| Komisyon Adı | : | PLAN VE BÜTÇE KOMİSYONU |
| Konu | : | Vergi Kanunları ile Bazı Kanun ve Kanun Hükmünde Kararnamelerde Değişiklik Yapılması Hakkında Kanun Tasarısı (1/914) |
| Dönemi | : | 26 |
| Yasama Yılı | : | 3 |
| Tarih | : | 21 .02.2018 |
HALUK PEKŞEN (Trabzon) - Çok teşekkür ediyorum.
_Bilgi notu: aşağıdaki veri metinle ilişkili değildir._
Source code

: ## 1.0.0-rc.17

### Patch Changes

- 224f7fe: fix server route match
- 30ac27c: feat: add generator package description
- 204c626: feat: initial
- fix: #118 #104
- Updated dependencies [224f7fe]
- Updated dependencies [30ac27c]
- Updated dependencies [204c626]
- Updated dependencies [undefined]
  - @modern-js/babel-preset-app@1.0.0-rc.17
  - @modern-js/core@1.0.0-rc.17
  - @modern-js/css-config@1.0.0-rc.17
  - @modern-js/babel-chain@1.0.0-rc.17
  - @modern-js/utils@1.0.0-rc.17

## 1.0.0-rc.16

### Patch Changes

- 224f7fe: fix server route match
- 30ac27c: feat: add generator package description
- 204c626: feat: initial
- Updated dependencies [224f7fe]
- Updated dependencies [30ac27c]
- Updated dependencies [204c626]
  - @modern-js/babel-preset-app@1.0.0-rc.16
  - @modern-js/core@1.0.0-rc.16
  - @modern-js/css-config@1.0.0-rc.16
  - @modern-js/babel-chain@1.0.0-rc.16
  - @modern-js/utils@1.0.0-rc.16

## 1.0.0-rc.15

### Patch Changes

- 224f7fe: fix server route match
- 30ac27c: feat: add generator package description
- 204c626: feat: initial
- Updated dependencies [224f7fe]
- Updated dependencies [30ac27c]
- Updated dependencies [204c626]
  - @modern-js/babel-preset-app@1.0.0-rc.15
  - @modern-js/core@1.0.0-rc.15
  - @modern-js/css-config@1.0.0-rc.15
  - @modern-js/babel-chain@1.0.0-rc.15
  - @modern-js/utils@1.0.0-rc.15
Sayın Bakanım, bu düzenlemeyle ilgili İnsan Hakları Mahkemesinin yerleşik bir içtihadını hiç noktasına, virgülüne dokunmadan kısaca özetlemek isterim. Bu bahse konu düzenlemede diyor ki: "Diğer yöntemlerle müdahale edilmesi özel hayata ve haberleşmeye ciddi bir müdahaledir ve bu, bu nedenle özellikle kesin olan bir kanuna dayanılmalıdır." Sayın Zekeriya Temizel'in vurgu yaptığı Anayasa'nın 13'üncü maddesi ve 26'ncı maddesine bir de Anayasa'nın 22'nci maddesini eklediğinizde, bu, Avrupa İnsan Hakları Mahkemesinin yerleşik içtihadı. Önemi şu: Avrupa İnsan Haklara Mahkemesi 2005 yılından sonra içtihat dairesi kurarak, bundan önceki yıllarda vermiş olduğu içtihatlara ilişkin yapılacak olan başvurularda o başvuru konusunu artık incelemeksizin o konudaki yerleşik içtihadını tekrar etmeyi yeterli gördü. Bunun üzerine, sizin iktidarınız döneminde İnsan Hakları Mahkemesiyle yapılmış olan protokolle Anayasa Mahkememiz de Avrupa İnsan Hakları Mahkemesinin içtihat istikrarı ilkesini kabul etti ve bu ilkeyi uygulayacağını da taahhüt etti. Şimdi devam ediyorum efendim buradan: "Özellikle kullanılabilecek teknolojiler devamlı daha sofistike hâle geldiği için bu konuda açık ve detaylı kuralların olması önemlidir ve gizli gözetim önerileri, önerilerin uygulamaya geçirilmesi, söz konusu kişiler veya genel olarak kamu tarafından eleştiriye açık olmadığı için yürütmeye verilen yasal takdir yetkisinin sınırsız bir güç olarak ifade edilmiş olması hukukun üstünlüğüne karşıdır." Ki burada mutlak olarak bu konulmuş yasada. İnanılmaz, mutlak. Tamamen bir normatif düzenleme var ve hiçbir şekilde bir takdir yetkisine dönüşmemiş, tam bir bağlı yetki ve mutlak bağlayıcılık olarak konulmuş. Devam edeyim efendim: "Bu nedenle, yetkililere verilen takdir yetkisinin kapsamı ve uygulanma yöntemi, bireye keyfî müdahaleye karşı gerekli korumayı sağlayacak biçimde ve alınan önlemlerin meşru amacı göz önünde bulundurularak kanunda yeterince açıklıkla belirtilmesi gerekir." Var mı Sayın Bakanım? Yok.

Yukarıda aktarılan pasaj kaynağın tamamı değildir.